Ainsley Simpson, CEO of the Seamless Clothing Stewardship Scheme, said that “closing the loop much like Winning is doing for their products is something that we urgently need a system for”.
Kuepper added that “collaboration is important” in this space, and noted that “even as an electronics category, we have a link to the clothing industry”, highlighting the shedding of synthetic clothes fibres in washing machines. She pointed out that certain appliances can prevent these fibres from going into waterways.
“It’s about thinking about how do these systems actually interlink and what role do we even as an electronics industry play in the clothing industry and thinking about how can we create efficiencies or awareness and education because that’s at the core,” Kuepper said.

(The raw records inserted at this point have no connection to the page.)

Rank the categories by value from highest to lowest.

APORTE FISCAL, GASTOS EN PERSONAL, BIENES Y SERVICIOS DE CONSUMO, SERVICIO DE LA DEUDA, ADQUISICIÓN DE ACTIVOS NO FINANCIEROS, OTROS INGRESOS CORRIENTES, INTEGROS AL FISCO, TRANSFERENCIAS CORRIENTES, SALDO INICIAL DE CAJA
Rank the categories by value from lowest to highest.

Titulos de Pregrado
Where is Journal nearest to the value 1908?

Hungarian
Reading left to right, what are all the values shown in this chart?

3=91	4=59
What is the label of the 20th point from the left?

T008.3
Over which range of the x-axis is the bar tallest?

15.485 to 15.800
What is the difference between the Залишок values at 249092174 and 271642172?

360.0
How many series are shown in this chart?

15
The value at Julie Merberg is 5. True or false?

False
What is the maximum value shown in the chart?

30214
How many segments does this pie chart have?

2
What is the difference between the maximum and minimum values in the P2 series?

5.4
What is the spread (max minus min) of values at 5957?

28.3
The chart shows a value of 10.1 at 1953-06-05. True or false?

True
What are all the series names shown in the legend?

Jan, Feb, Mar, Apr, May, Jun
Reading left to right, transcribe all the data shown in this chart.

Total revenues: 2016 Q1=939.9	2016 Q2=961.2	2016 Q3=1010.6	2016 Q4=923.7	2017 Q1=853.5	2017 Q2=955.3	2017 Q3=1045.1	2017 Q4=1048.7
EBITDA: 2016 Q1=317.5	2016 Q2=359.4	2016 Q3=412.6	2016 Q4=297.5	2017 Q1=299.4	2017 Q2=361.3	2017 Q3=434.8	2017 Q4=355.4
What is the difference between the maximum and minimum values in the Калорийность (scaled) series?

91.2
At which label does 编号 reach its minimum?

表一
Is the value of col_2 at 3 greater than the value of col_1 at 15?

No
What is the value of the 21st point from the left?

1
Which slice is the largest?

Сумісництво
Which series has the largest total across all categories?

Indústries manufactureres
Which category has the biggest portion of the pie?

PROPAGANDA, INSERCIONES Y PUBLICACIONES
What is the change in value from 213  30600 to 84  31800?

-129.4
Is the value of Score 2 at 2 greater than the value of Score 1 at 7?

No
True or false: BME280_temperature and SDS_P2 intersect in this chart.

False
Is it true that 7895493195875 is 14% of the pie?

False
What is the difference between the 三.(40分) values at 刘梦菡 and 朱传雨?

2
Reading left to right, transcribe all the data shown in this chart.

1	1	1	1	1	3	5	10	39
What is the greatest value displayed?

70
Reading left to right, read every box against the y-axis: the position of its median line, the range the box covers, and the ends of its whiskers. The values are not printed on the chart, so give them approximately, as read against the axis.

“It’s very much about how can we change behaviors so that the end result is scalable.
“We need to scale this so it becomes a way of doing business for all businesses.”
Panellist Abel Butler, CEO of HealthPost and The Future Co, highlighted that most of the business’s carbon emissions come from its logistics, and while some people question the value of offsetting carbon emissions – rather than reducing them to begin with – he personally believes that it is “is better than doing nothing”.
Butler elaborated that the next biggest emitter for the business was staff commuting and the company inputs that into its carbon calculations.
“I think the most important thing is once you start measuring it and being accountable for it, then that drives transparency,” Butler said.
The next part is to look at emissions from partners in the supply chain.
“We’re beginning to account for their scope and that’s pushing those conversations with them, which to me is the interconnectedness, cooperation and collaboration that’s so important,” Butler said.
“It’s a complex and connected problem that we’re all trying to solve. So we need to work together,” Butler added.
Simpson said it’s up to retailers to bring more renewable, recyclable and less carbon-intensive products into the system.
“We have the ambition that by 2030 all of the responsible brands that are [part of]Seamless will be deploying our circular design guidelines,” Simpson added.
The Seamless Clothing Stewardship Scheme aims to transform how clothing is made, used, reused, and recycled in Australia to create clothing circularity by 2030.
“Systemic change is messy and it’s not going to be linear, it’s going to be something that we continuously improve together. Recognising that perfection is never ever going to be the outcome [is important],” Simpson said.
The panel’s general consensus was that businesses within and adjacent to retail need to take ‘every single opportunity to do better because better never stops.’